DESCRIPTION OF THE TASK>
Each entry should be repeated exactly. Its pictures should not be.

----

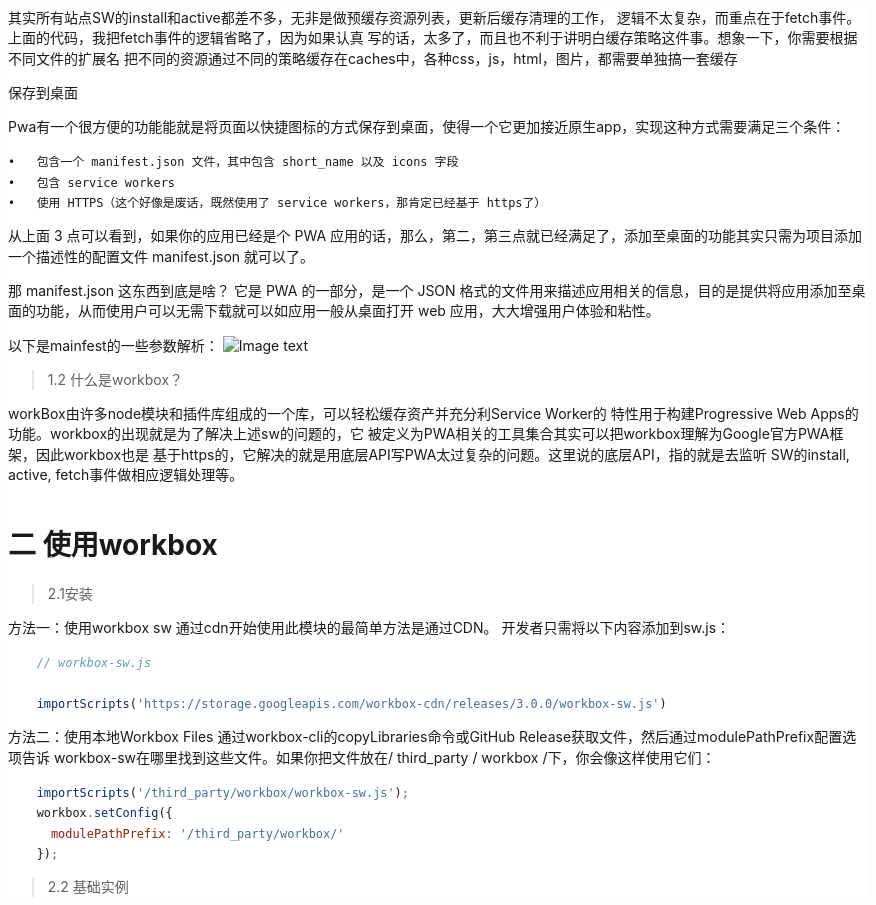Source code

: 
其实所有站点SW的install和active都差不多，无非是做预缓存资源列表，更新后缓存清理的工作，
逻辑不太复杂，而重点在于fetch事件。上面的代码，我把fetch事件的逻辑省略了，因为如果认真
写的话，太多了，而且也不利于讲明白缓存策略这件事。想象一下，你需要根据不同文件的扩展名
把不同的资源通过不同的策略缓存在caches中，各种css，js，html，图片，都需要单独搞一套缓存


保存到桌面

Pwa有一个很方便的功能能就是将页面以快捷图标的方式保存到桌面，使得一个它更加接近原生app，实现这种方式需要满足三个条件：

```$xslt
•	包含一个 manifest.json 文件，其中包含 short_name 以及 icons 字段
•	包含 service workers
•	使用 HTTPS（这个好像是废话，既然使用了 service workers，那肯定已经基于 https了）
```
从上面 3 点可以看到，如果你的应用已经是个 PWA 应用的话，那么，第二，第三点就已经满足了，添加至桌面的功能其实只需为项目添加一个描述性的配置文件 manifest.json 就可以了。

那 manifest.json 这东西到底是啥？
它是 PWA 的一部分，是一个 JSON 格式的文件用来描述应用相关的信息，目的是提供将应用添加至桌面的功能，从而使用户可以无需下载就可以如应用一般从桌面打开 web 应用，大大增强用户体验和粘性。

以下是mainfest的一些参数解析：
![Image text](https://github.com/gla-TBG/image-storage/blob/master/workbox-study/3.4-2.png?raw=true)



 > 1.2 什么是workbox？
 
 workBox由许多node模块和插件库组成的一个库，可以轻松缓存资产并充分利Service Worker的
 特性用于构建Progressive Web Apps的功能。workbox的出现就是为了解决上述sw的问题的，它
 被定义为PWA相关的工具集合其实可以把workbox理解为Google官方PWA框架，因此workbox也是
 基于https的，它解决的就是用底层API写PWA太过复杂的问题。这里说的底层API，指的就是去监听
 SW的install, active, fetch事件做相应逻辑处理等。
 

# 二 使用workbox

> 2.1安装


方法一：使用workbox sw 通过cdn开始使用此模块的最简单方法是通过CDN。 开发者只需将以下内容添加到sw.js：

```javascript
    // workbox-sw.js
    
    importScripts('https://storage.googleapis.com/workbox-cdn/releases/3.0.0/workbox-sw.js')
```


方法二：使用本地Workbox Files
通过workbox-cli的copyLibraries命令或GitHub Release获取文件，然后通过modulePathPrefix配置选项告诉
workbox-sw在哪里找到这些文件。如果你把文件放在/ third_party / workbox /下，你会像这样使用它们：

```javascript
    importScripts('/third_party/workbox/workbox-sw.js');
    workbox.setConfig({
      modulePathPrefix: '/third_party/workbox/'
    });
```
> 2.2 基础实例
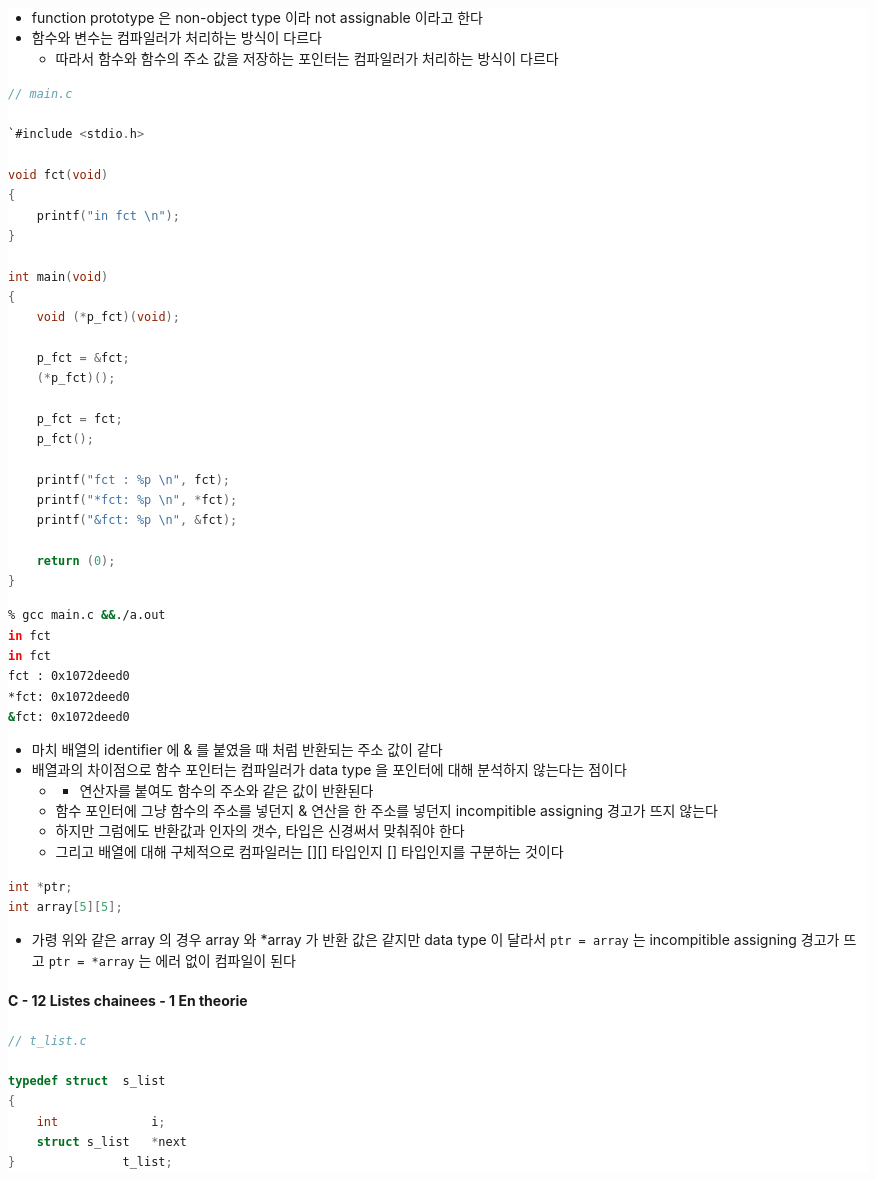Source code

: - function prototype 은 non-object type 이라 not assignable 이라고 한다
- 함수와 변수는 컴파일러가 처리하는 방식이 다르다
  - 따라서 함수와 함수의 주소 값을 저장하는 포인터는 컴파일러가 처리하는 방식이 다르다
```c
// main.c

`#include <stdio.h>

void fct(void)
{
	printf("in fct \n");
}

int main(void)
{
	void (*p_fct)(void);

	p_fct = &fct;
	(*p_fct)();

	p_fct = fct;
	p_fct();

	printf("fct : %p \n", fct);
	printf("*fct: %p \n", *fct);
	printf("&fct: %p \n", &fct);

	return (0);
}
```
```bash
% gcc main.c &&./a.out
in fct
in fct
fct : 0x1072deed0
*fct: 0x1072deed0
&fct: 0x1072deed0
```
- 마치 배열의 identifier 에 & 를 붙였을 때 처럼 반환되는 주소 값이 같다
- 배열과의 차이점으로 함수 포인터는 컴파일러가 data type 을 포인터에 대해 분석하지 않는다는 점이다
  - * 연산자를 붙여도 함수의 주소와 같은 값이 반환된다
  - 함수 포인터에 그냥 함수의 주소를 넣던지 & 연산을 한 주소를 넣던지 incompitible assigning 경고가 뜨지 않는다
  - 하지만 그럼에도 반환값과 인자의 갯수, 타입은 신경써서 맞춰줘야 한다
  - 그리고 배열에 대해 구체적으로 컴파일러는 [][] 타입인지 [] 타입인지를 구분하는 것이다
```c
int *ptr;
int array[5][5];
```
- 가령 위와 같은 array 의 경우 array 와 \*array 가 반환 값은 같지만 data type 이 달라서 `ptr = array` 는 incompitible assigning 경고가 뜨고 `ptr = *array` 는 에러 없이 컴파일이 된다

#### C - 12 Listes chainees - 1 En theorie
```c
// t_list.c

typedef struct  s_list
{
	int             i;
	struct s_list   *next
}               t_list;
```
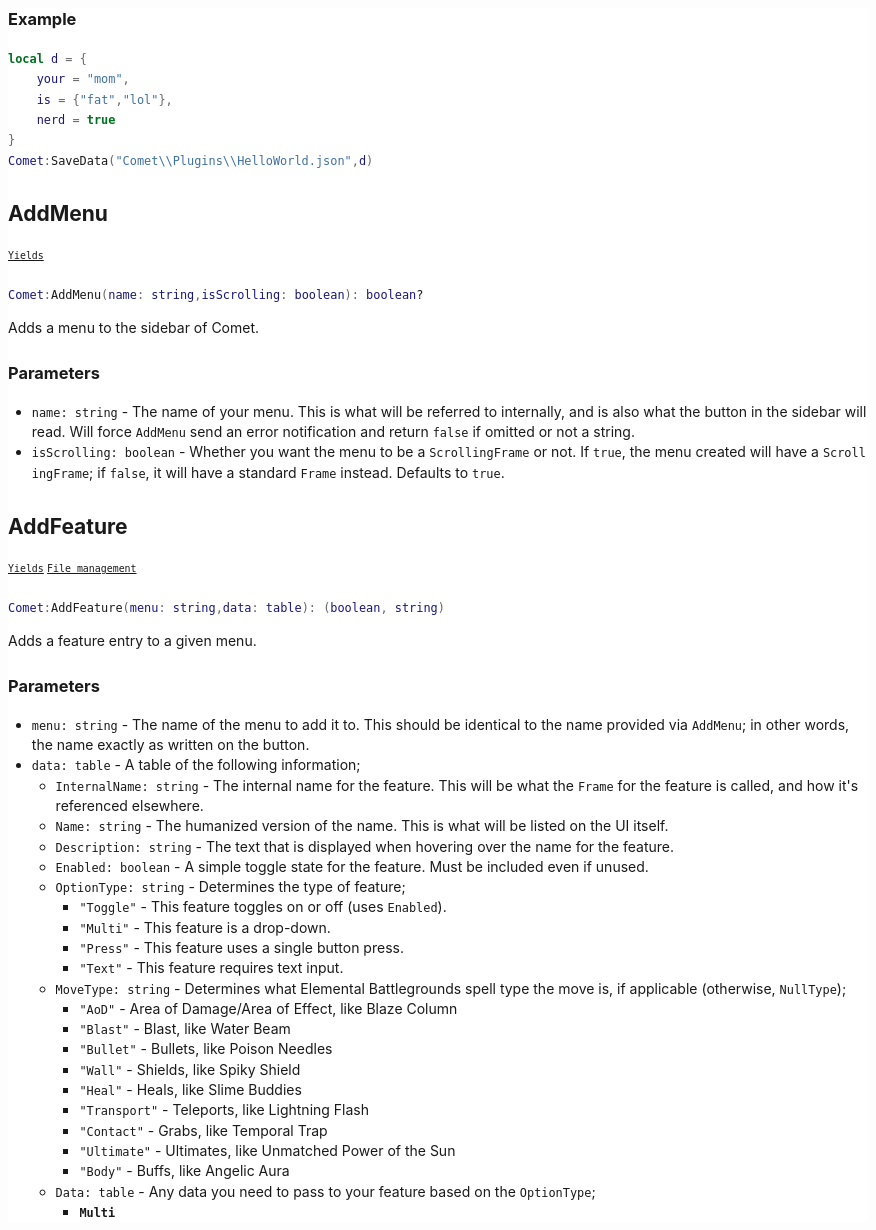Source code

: ### Example

```lua
local d = {
    your = "mom",
    is = {"fat","lol"},
    nerd = true
}
Comet:SaveData("Comet\\Plugins\\HelloWorld.json",d)
```
## AddMenu
<sup>[`Yields`](## "This method will yield the current thread")</sup>

```lua
Comet:AddMenu(name: string,isScrolling: boolean): boolean?
```
Adds a menu to the sidebar of Comet.

### Parameters

- `name: string` - The name of your menu. This is what will be referred to internally, and is also what the button in the sidebar will read. Will force `AddMenu` send an error notification and return `false` if omitted or not a string.
- `isScrolling: boolean` - Whether you want the menu to be a `ScrollingFrame` or not. If `true`, the menu created will have a `ScrollingFrame`; if `false`, it will have a standard `Frame` instead. Defaults to `true`.

## AddFeature
<sup>[`Yields`](## "This method will yield the current thread") [`File management`](## "This method managed files and should be handled carefully") </sup>

```lua
Comet:AddFeature(menu: string,data: table): (boolean, string)
```
Adds a feature entry to a given menu.

### Parameters

- `menu: string` - The name of the menu to add it to. This should be identical to the name provided via `AddMenu`; in other words, the name exactly as written on the button.
- `data: table` - A table of the following information;
  - `InternalName: string` - The internal name for the feature. This will be what the `Frame` for the feature is called, and how it's referenced elsewhere.
  - `Name: string` - The humanized version of the name. This is what will be listed on the UI itself.
  - `Description: string` - The text that is displayed when hovering over the name for the feature.
  - `Enabled: boolean` - A simple toggle state for the feature. Must be included even if unused.
  - `OptionType: string` - Determines the type of feature;
    - `"Toggle"` - This feature toggles on or off (uses `Enabled`).
    - `"Multi"` - This feature is a drop-down.
    - `"Press"` - This feature uses a single button press.
    - `"Text"` - This feature requires text input.
  - `MoveType: string` - Determines what Elemental Battlegrounds spell type the move is, if applicable (otherwise, `NullType`);
    - `"AoD"` - Area of Damage/Area of Effect, like Blaze Column
    - `"Blast"` - Blast, like Water Beam
    - `"Bullet"` - Bullets, like Poison Needles
    - `"Wall"` - Shields, like Spiky Shield
    - `"Heal"` - Heals, like Slime Buddies
    - `"Transport"` - Teleports, like Lightning Flash
    - `"Contact"` - Grabs, like Temporal Trap
    - `"Ultimate"` - Ultimates, like Unmatched Power of the Sun
    - `"Body"` - Buffs, like Angelic Aura
  - `Data: table` - Any data you need to pass to your feature based on the `OptionType`;
    - **`Multi`**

----

EXERCISE ANSWER>
Source code

: 
其实所有站点SW的install和active都差不多，无非是做预缓存资源列表，更新后缓存清理的工作，
逻辑不太复杂，而重点在于fetch事件。上面的代码，我把fetch事件的逻辑省略了，因为如果认真
写的话，太多了，而且也不利于讲明白缓存策略这件事。想象一下，你需要根据不同文件的扩展名
把不同的资源通过不同的策略缓存在caches中，各种css，js，html，图片，都需要单独搞一套缓存


保存到桌面

Pwa有一个很方便的功能能就是将页面以快捷图标的方式保存到桌面，使得一个它更加接近原生app，实现这种方式需要满足三个条件：

```$xslt
•	包含一个 manifest.json 文件，其中包含 short_name 以及 icons 字段
•	包含 service workers
•	使用 HTTPS（这个好像是废话，既然使用了 service workers，那肯定已经基于 https了）
```
从上面 3 点可以看到，如果你的应用已经是个 PWA 应用的话，那么，第二，第三点就已经满足了，添加至桌面的功能其实只需为项目添加一个描述性的配置文件 manifest.json 就可以了。

那 manifest.json 这东西到底是啥？
它是 PWA 的一部分，是一个 JSON 格式的文件用来描述应用相关的信息，目的是提供将应用添加至桌面的功能，从而使用户可以无需下载就可以如应用一般从桌面打开 web 应用，大大增强用户体验和粘性。

以下是mainfest的一些参数解析：
![Image text](https://github.com/gla-TBG/image-storage/blob/master/workbox-study/3.4-2.png?raw=true)



 > 1.2 什么是workbox？
 
 workBox由许多node模块和插件库组成的一个库，可以轻松缓存资产并充分利Service Worker的
 特性用于构建Progressive Web Apps的功能。workbox的出现就是为了解决上述sw的问题的，它
 被定义为PWA相关的工具集合其实可以把workbox理解为Google官方PWA框架，因此workbox也是
 基于https的，它解决的就是用底层API写PWA太过复杂的问题。这里说的底层API，指的就是去监听
 SW的install, active, fetch事件做相应逻辑处理等。
 

# 二 使用workbox

> 2.1安装


方法一：使用workbox sw 通过cdn开始使用此模块的最简单方法是通过CDN。 开发者只需将以下内容添加到sw.js：

```javascript
    // workbox-sw.js
    
    importScripts('https://storage.googleapis.com/workbox-cdn/releases/3.0.0/workbox-sw.js')
```


方法二：使用本地Workbox Files
通过workbox-cli的copyLibraries命令或GitHub Release获取文件，然后通过modulePathPrefix配置选项告诉
workbox-sw在哪里找到这些文件。如果你把文件放在/ third_party / workbox /下，你会像这样使用它们：

```javascript
    importScripts('/third_party/workbox/workbox-sw.js');
    workbox.setConfig({
      modulePathPrefix: '/third_party/workbox/'
    });
```
> 2.2 基础实例
Source code

: - function prototype 은 non-object type 이라 not assignable 이라고 한다
- 함수와 변수는 컴파일러가 처리하는 방식이 다르다
  - 따라서 함수와 함수의 주소 값을 저장하는 포인터는 컴파일러가 처리하는 방식이 다르다
```c
// main.c

`#include <stdio.h>

void fct(void)
{
	printf("in fct \n");
}

int main(void)
{
	void (*p_fct)(void);

	p_fct = &fct;
	(*p_fct)();

	p_fct = fct;
	p_fct();

	printf("fct : %p \n", fct);
	printf("*fct: %p \n", *fct);
	printf("&fct: %p \n", &fct);

	return (0);
}
```
```bash
% gcc main.c &&./a.out
in fct
in fct
fct : 0x1072deed0
*fct: 0x1072deed0
&fct: 0x1072deed0
```
- 마치 배열의 identifier 에 & 를 붙였을 때 처럼 반환되는 주소 값이 같다
- 배열과의 차이점으로 함수 포인터는 컴파일러가 data type 을 포인터에 대해 분석하지 않는다는 점이다
  - * 연산자를 붙여도 함수의 주소와 같은 값이 반환된다
  - 함수 포인터에 그냥 함수의 주소를 넣던지 & 연산을 한 주소를 넣던지 incompitible assigning 경고가 뜨지 않는다
  - 하지만 그럼에도 반환값과 인자의 갯수, 타입은 신경써서 맞춰줘야 한다
  - 그리고 배열에 대해 구체적으로 컴파일러는 [][] 타입인지 [] 타입인지를 구분하는 것이다
```c
int *ptr;
int array[5][5];
```
- 가령 위와 같은 array 의 경우 array 와 \*array 가 반환 값은 같지만 data type 이 달라서 `ptr = array` 는 incompitible assigning 경고가 뜨고 `ptr = *array` 는 에러 없이 컴파일이 된다

#### C - 12 Listes chainees - 1 En theorie
```c
// t_list.c

typedef struct  s_list
{
	int             i;
	struct s_list   *next
}               t_list;
```
Source code

: ### Example

```lua
local d = {
    your = "mom",
    is = {"fat","lol"},
    nerd = true
}
Comet:SaveData("Comet\\Plugins\\HelloWorld.json",d)
```
## AddMenu
<sup>[`Yields`](## "This method will yield the current thread")</sup>

```lua
Comet:AddMenu(name: string,isScrolling: boolean): boolean?
```
Adds a menu to the sidebar of Comet.

### Parameters

- `name: string` - The name of your menu. This is what will be referred to internally, and is also what the button in the sidebar will read. Will force `AddMenu` send an error notification and return `false` if omitted or not a string.
- `isScrolling: boolean` - Whether you want the menu to be a `ScrollingFrame` or not. If `true`, the menu created will have a `ScrollingFrame`; if `false`, it will have a standard `Frame` instead. Defaults to `true`.

## AddFeature
<sup>[`Yields`](## "This method will yield the current thread") [`File management`](## "This method managed files and should be handled carefully") </sup>

```lua
Comet:AddFeature(menu: string,data: table): (boolean, string)
```
Adds a feature entry to a given menu.

### Parameters

- `menu: string` - The name of the menu to add it to. This should be identical to the name provided via `AddMenu`; in other words, the name exactly as written on the button.
- `data: table` - A table of the following information;
  - `InternalName: string` - The internal name for the feature. This will be what the `Frame` for the feature is called, and how it's referenced elsewhere.
  - `Name: string` - The humanized version of the name. This is what will be listed on the UI itself.
  - `Description: string` - The text that is displayed when hovering over the name for the feature.
  - `Enabled: boolean` - A simple toggle state for the feature. Must be included even if unused.
  - `OptionType: string` - Determines the type of feature;
    - `"Toggle"` - This feature toggles on or off (uses `Enabled`).
    - `"Multi"` - This feature is a drop-down.
    - `"Press"` - This feature uses a single button press.
    - `"Text"` - This feature requires text input.
  - `MoveType: string` - Determines what Elemental Battlegrounds spell type the move is, if applicable (otherwise, `NullType`);
    - `"AoD"` - Area of Damage/Area of Effect, like Blaze Column
    - `"Blast"` - Blast, like Water Beam
    - `"Bullet"` - Bullets, like Poison Needles
    - `"Wall"` - Shields, like Spiky Shield
    - `"Heal"` - Heals, like Slime Buddies
    - `"Transport"` - Teleports, like Lightning Flash
    - `"Contact"` - Grabs, like Temporal Trap
    - `"Ultimate"` - Ultimates, like Unmatched Power of the Sun
    - `"Body"` - Buffs, like Angelic Aura
  - `Data: table` - Any data you need to pass to your feature based on the `OptionType`;
    - **`Multi`**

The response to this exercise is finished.